Sunday, July 31, 2016

When the Law Speaks, When the Gospel Speaks...

Edward Fisher: The Marrow of Modern Divinity
“Briefly, then, if we would know when the law speaks, and when the gospel speaks, either in reading the word, or in hearing it preached; and if we would skillfully distinguish the voice of the one from the voice of the other, we must consider:— 
The law says, ‘Thou art a sinner, and therefore thou shalt be damned,’ (Rom 7:2, 2 Thess 2:12). But the gospel says, No; ‘Christ Jesus came into the world to save sinners'; and therefore, ‘believe on the Lord Jesus Christ, and thou shalt be saved’ (1 Tim 1:15, Acts 16:31). 
Again the law says, ‘Knowest thou not that the unrighteous shall not inherit the kingdom of God; be not deceived,’ &c. (1 Cor 6:9). And therefore thou being a sinner, and not righteous, shalt not inherit the kingdom of God. But the gospel says, ‘God has made Christ to be sin for thee who knew no sin; that thou mightest be made the righteousness of God in him, who is the Lord thy righteousness,’ (Jer 23:6). 
Again the law says, ‘Pay me what thou owest me, or else I will cast thee into prison,’ (Matt 18:28,30). But the gospel says, ‘Christ gave himself a ransom for thee,’ (1 Tim 2:6); ‘and so is made redemption unto thee,’ (1 Cor 1:30). 
Again the law says, ‘Thou hast not continued in all that I require of thee, and therefore thou art accursed,’ (Deut 27:6). But the gospel says, ‘Christ hath redeemed thee from the curse of the law, being made a curse for thee,’ (Gal 3:13). 
Again the law says, ‘Thou are become guilty before God, and therefore shalt not escape the judgment of God,’ (Rom 3:19, 2:3). But the gospel says, ‘The Father judgeth no man, but hath committed all judgment to the Son,’ (John 5:12).”

1 comment:

  1. The Precisianist Strain: Disciplinary Religion and Antinomian Backlash in Puritanism to 1638 (Published for the Institute of Early American History and Culture, Williamsburg, Virginia), by Theodore Dwight Bozeman, p 20:

    “Penitential teaching expressly echoed and bolstered moral priorities. In contrast, again, to Luther, whose penitential teaching stressed the rueful sinner’s attainment of peace through acknowledgment of fault and trust in unconditional pardon, many puritans E included moral renewal. In unmistakable continuity with historic Catholic doctrine that tied ‘contrition, by definition, to the intention to amend,’ they required an actual change in the penitent. For them, a renewal of moral resolve was integral to the penitential experience, and a few included the manifest alteration of behavior. They agreed that moral will or effort cannot merit forgiveness, yet rang variations on the theme that repentance is ‘an inward sorrow . . . whereunto is also added a . . . desire to frame our life in all points according to the holy will of God expressed in the divine scriptures.” However qualified by reference to the divine initiative and by denial of efficacy to human works, such teaching also adumbrated Puritan penitential and preparationist teaching of later decades.”
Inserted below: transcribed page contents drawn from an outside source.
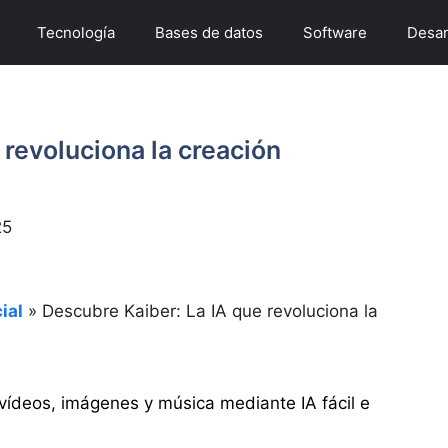
Tecnología
Bases de datos
Software
Desar
 revoluciona la creación
25
ial
»
Descubre Kaiber: La IA que revoluciona la
vídeos, imágenes y música mediante IA fácil e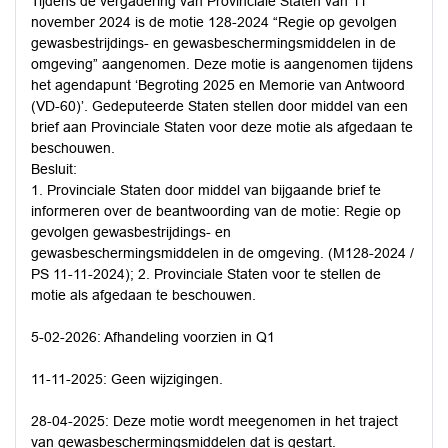
Tijdens de vergadering van Provinciale Staten van 11
november 2024 is de motie 128-2024 “Regie op gevolgen
gewasbestrijdings- en gewasbeschermingsmiddelen in de
omgeving” aangenomen. Deze motie is aangenomen tijdens
het agendapunt ‘Begroting 2025 en Memorie van Antwoord
(VD-60)’. Gedeputeerde Staten stellen door middel van een
brief aan Provinciale Staten voor deze motie als afgedaan te
beschouwen.
Besluit:
1. Provinciale Staten door middel van bijgaande brief te
informeren over de beantwoording van de motie: Regie op
gevolgen gewasbestrijdings- en
gewasbeschermingsmiddelen in de omgeving. (M128-2024 /
PS 11-11-2024); 2. Provinciale Staten voor te stellen de
motie als afgedaan te beschouwen.
5-02-2026: Afhandeling voorzien in Q1
11-11-2025: Geen wijzigingen.
28-04-2025: Deze motie wordt meegenomen in het traject
van gewasbeschermingsmiddelen dat is gestart.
    Stoever, A Faire and Easy Way, explains that “John Cotton professed himself unable to believe it possible for a person to maintain that grace works a condition in him, reveals it, makes a promise to it, and applies it to him, and still not trust in the work. Even if a person did not trust in the merit of the work, he still probably would not dare to trust a promise unless he could see a work…”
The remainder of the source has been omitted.